Sometimes we set ourselves up by not avoiding the occasion to temptation and sin. We allow ourselves to go to places or spend time with certain people that we know full well will give us cause to stumble. And yet we often fail to avoid those things. Many times that is our first mistake, isn’t it? We’ve all been there at one time or another, no doubt. Have you ever heard the saying, “Bad company corrupts good morals”? (It is based on 1 Corinthians 15:33.) Is there a place or a person(s) that you know that you need to avoid for this reason? It is not without reason that we are taught to pray not to be led into temptation.
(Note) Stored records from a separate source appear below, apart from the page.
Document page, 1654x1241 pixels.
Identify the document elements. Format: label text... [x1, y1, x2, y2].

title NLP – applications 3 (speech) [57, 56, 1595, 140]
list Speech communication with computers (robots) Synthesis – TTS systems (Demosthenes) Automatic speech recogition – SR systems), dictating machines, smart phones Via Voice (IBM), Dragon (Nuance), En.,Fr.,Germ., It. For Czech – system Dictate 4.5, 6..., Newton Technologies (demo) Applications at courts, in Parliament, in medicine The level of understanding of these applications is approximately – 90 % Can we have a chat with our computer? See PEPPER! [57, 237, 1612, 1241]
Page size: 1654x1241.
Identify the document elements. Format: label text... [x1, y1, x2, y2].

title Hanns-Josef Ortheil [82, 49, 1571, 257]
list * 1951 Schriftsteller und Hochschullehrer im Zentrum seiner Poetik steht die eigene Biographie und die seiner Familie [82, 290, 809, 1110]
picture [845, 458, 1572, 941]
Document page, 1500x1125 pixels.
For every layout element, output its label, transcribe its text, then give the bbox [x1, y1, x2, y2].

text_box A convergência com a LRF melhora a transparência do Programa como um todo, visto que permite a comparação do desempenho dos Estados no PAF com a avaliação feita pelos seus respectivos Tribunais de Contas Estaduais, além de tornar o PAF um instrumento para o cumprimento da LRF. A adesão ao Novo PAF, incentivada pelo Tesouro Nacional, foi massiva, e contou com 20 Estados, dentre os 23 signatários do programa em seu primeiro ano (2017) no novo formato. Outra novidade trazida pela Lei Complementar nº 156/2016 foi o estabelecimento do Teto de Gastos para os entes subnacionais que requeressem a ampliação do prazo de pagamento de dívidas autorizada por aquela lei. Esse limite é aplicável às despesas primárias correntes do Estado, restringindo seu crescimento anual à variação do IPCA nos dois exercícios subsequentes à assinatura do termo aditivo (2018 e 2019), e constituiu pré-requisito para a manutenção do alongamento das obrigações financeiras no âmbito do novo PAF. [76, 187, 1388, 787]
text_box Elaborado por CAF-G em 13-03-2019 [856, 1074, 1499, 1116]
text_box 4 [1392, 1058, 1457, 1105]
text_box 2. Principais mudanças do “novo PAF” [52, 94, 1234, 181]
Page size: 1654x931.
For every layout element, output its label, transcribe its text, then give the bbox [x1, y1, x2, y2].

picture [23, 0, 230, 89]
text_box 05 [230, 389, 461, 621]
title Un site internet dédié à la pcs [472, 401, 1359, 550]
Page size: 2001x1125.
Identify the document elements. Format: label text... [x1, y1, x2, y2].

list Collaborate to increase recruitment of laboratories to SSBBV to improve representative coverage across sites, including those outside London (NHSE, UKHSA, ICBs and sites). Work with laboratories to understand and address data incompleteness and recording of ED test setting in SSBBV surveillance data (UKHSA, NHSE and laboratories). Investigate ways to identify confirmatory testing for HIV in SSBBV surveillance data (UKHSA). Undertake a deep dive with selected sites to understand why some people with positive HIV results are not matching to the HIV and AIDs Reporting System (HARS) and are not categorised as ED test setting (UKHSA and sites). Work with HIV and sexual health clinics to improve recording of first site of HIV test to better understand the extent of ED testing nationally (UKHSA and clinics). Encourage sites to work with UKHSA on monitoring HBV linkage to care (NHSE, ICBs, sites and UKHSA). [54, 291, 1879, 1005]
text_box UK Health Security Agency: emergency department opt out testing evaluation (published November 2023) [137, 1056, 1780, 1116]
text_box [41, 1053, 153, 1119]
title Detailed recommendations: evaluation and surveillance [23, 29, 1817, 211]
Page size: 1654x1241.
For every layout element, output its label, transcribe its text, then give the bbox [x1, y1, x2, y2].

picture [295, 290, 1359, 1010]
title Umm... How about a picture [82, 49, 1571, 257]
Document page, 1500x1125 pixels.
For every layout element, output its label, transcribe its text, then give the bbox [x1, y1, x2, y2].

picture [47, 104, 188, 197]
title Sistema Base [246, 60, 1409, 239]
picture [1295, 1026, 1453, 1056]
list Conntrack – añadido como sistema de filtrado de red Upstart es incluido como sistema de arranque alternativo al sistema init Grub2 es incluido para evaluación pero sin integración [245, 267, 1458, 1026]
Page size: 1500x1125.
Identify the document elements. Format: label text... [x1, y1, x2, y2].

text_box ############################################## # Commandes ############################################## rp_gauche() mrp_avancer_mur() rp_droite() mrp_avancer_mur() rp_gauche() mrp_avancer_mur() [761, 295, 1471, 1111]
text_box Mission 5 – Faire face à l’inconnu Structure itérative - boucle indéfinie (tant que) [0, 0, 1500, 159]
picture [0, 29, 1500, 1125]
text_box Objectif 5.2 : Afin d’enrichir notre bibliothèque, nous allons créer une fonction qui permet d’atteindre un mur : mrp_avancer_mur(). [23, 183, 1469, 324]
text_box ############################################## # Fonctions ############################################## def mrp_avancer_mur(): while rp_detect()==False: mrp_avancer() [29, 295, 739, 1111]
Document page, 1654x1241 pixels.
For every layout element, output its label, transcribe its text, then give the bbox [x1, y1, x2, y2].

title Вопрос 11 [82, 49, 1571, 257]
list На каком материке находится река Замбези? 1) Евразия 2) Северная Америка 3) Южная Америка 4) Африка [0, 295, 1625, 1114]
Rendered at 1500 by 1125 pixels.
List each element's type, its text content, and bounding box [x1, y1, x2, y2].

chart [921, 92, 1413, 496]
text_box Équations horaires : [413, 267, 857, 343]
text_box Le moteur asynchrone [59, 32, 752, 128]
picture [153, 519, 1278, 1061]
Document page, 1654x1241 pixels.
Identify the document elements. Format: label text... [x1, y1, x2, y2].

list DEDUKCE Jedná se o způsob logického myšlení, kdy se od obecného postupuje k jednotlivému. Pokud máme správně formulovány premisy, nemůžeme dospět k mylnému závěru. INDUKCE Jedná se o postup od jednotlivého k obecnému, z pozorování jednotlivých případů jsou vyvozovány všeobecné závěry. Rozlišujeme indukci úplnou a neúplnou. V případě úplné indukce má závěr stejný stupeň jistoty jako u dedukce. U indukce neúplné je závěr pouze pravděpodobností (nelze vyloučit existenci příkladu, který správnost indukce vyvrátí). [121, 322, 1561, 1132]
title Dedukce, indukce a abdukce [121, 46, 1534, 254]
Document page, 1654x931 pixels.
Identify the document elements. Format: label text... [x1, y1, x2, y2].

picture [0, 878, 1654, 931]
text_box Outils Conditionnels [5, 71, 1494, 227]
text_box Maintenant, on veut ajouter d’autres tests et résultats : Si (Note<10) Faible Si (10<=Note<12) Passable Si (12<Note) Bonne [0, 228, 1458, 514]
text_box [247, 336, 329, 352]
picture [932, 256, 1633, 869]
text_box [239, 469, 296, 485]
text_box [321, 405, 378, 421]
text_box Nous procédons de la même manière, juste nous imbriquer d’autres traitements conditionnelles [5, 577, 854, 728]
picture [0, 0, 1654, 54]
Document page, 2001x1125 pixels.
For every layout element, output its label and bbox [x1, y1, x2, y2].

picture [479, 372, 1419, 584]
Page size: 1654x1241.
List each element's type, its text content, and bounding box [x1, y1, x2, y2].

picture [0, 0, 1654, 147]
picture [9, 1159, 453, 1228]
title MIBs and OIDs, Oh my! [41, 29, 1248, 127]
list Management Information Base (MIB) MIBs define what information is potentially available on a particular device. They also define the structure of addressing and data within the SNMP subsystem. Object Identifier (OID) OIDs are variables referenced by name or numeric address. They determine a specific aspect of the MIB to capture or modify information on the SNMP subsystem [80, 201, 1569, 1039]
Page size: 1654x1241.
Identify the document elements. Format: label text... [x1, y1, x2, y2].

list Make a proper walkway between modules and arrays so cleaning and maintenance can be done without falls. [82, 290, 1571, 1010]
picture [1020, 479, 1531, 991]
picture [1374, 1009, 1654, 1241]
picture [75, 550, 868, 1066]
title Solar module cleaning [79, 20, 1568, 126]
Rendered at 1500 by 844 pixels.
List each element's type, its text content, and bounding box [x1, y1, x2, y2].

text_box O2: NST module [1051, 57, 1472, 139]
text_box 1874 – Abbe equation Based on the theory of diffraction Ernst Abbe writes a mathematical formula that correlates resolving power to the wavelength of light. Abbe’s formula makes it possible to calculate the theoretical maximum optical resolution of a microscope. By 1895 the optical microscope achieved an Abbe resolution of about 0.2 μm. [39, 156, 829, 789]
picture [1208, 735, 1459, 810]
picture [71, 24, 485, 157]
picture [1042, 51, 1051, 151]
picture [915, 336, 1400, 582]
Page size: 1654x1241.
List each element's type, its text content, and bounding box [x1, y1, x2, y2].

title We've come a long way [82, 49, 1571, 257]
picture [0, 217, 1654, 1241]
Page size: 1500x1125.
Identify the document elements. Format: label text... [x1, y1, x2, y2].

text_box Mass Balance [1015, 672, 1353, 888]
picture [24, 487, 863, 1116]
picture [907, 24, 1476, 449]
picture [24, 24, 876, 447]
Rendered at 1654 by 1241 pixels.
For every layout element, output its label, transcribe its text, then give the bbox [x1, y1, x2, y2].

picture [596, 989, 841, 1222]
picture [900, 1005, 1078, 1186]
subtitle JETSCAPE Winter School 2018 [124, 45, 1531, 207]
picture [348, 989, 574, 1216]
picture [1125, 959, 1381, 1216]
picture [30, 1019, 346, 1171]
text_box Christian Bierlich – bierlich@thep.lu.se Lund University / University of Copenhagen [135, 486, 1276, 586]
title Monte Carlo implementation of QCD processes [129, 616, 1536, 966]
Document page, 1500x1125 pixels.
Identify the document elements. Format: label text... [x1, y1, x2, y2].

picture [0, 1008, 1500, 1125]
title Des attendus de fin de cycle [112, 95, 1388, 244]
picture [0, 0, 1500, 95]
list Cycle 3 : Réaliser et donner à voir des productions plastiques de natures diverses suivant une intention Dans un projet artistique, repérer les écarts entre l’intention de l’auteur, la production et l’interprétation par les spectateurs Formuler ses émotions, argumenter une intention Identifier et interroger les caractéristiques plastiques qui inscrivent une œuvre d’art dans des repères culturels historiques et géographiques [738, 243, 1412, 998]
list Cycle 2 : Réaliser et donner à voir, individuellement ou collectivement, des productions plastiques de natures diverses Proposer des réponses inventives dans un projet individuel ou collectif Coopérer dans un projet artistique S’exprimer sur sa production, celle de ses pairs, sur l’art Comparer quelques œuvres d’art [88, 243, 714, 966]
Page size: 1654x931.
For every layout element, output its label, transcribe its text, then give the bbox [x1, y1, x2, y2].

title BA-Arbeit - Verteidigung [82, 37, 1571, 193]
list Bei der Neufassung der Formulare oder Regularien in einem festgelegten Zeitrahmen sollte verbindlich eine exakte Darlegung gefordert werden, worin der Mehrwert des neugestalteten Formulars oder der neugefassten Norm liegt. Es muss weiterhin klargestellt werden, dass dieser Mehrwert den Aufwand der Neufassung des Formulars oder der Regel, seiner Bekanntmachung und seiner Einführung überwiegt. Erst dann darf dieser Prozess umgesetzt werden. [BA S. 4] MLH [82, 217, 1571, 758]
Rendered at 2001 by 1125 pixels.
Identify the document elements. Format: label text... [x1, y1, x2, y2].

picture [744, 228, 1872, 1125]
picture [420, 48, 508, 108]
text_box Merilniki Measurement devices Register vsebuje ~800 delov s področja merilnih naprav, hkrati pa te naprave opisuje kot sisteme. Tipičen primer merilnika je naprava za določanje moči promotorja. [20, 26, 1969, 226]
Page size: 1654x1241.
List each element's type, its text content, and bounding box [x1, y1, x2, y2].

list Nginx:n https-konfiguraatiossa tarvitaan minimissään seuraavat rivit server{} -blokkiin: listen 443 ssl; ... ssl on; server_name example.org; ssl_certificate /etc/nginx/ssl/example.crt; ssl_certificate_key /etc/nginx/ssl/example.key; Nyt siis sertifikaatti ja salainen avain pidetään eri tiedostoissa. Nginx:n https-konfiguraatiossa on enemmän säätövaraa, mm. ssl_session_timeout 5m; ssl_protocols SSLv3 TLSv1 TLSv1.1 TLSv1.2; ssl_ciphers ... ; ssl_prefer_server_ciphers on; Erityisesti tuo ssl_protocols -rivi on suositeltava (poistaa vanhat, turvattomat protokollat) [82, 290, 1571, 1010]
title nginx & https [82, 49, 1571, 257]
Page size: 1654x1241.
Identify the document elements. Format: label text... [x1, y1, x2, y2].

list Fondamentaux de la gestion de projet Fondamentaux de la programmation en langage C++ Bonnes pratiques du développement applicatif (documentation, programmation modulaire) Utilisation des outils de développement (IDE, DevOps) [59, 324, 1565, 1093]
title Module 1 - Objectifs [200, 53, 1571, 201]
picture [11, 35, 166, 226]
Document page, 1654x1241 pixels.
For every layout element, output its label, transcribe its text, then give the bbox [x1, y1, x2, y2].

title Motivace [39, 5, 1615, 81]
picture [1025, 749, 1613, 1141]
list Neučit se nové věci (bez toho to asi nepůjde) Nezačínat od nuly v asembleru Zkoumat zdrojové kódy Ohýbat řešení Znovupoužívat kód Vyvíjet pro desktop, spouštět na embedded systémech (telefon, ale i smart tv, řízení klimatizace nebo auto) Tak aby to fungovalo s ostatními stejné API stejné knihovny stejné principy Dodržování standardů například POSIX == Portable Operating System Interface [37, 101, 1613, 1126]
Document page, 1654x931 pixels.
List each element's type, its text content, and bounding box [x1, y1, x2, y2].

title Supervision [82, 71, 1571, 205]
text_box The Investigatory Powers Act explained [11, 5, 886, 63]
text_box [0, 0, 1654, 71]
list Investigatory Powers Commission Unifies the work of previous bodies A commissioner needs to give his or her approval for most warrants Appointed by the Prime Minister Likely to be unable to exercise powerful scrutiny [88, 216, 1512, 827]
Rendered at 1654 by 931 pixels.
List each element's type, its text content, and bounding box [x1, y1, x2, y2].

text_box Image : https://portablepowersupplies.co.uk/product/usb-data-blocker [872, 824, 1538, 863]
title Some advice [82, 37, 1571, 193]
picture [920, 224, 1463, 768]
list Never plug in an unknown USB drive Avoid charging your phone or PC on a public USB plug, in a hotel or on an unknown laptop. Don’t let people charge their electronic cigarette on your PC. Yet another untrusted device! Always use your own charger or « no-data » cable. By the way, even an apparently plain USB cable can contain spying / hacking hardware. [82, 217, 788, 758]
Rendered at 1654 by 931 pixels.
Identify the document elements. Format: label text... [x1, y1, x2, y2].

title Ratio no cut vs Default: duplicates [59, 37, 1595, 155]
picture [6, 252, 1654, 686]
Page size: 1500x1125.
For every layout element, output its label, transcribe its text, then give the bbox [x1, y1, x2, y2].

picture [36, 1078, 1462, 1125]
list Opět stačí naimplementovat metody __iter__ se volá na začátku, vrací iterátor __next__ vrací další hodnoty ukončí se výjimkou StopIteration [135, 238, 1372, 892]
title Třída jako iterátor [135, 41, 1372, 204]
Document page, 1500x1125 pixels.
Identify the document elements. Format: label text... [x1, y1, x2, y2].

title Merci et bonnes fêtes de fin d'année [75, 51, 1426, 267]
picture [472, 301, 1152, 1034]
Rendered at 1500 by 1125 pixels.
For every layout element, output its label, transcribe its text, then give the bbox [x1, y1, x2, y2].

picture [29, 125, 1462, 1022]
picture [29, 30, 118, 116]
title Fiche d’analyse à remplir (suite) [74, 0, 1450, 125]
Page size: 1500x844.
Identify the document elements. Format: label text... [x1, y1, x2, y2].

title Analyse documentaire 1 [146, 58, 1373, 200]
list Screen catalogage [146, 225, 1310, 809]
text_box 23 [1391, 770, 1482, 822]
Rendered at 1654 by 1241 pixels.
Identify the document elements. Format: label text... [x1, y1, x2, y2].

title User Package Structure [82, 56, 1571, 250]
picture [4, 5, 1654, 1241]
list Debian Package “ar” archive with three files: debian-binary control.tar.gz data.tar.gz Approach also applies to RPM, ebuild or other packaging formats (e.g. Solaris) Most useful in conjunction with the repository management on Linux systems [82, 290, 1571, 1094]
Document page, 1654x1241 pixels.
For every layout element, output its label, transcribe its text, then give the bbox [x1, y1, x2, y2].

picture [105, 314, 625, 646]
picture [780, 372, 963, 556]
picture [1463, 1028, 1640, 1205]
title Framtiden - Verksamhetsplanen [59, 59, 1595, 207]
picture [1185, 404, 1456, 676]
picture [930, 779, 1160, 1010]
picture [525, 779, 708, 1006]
But sometimes there is just no getting around temptation. Have you ever been there? Have you ever found yourself staring temptation right in the face, even if through no fault of your own? What are you to do then? Here’s an idea: pray. It is right here toward the end of the Lord’s prayer. We must pray to be delivered from evil. The Westminster Shorter Catechism puts it this way:
“Q.106. What do we pray for in the sixth petition? A. In the sixth petition, which is, And lead us not into temptation, but deliver us from evil, we pray that God would either keep us from being tempted to sin, or support and deliver us when we are tempted.”
We need to pray for the Lord’s support and deliverance when we are tempted. We should not just think of “evil” as consisting in things such as suffering or even Satan himself (although it certainly includes those things), but also our own propensity and inclination toward sin. We are to “watch and pray” lest we enter into temptation (Mark 14:38), but when we do enter into temptation, we need to pray for God’s help and deliverance.
And none of us are sufficient for these things on our own. Which is why this request is in the first person plural (as are the others before it in v.11-13). We must pray that the Lord would deliver “us” (not just “me”) from evil. Do you pray for your brothers and sisters in the Lord this way? May the Lord’s prayer teach us to pray not just for ourselves, but others as well, to be delivered from evil.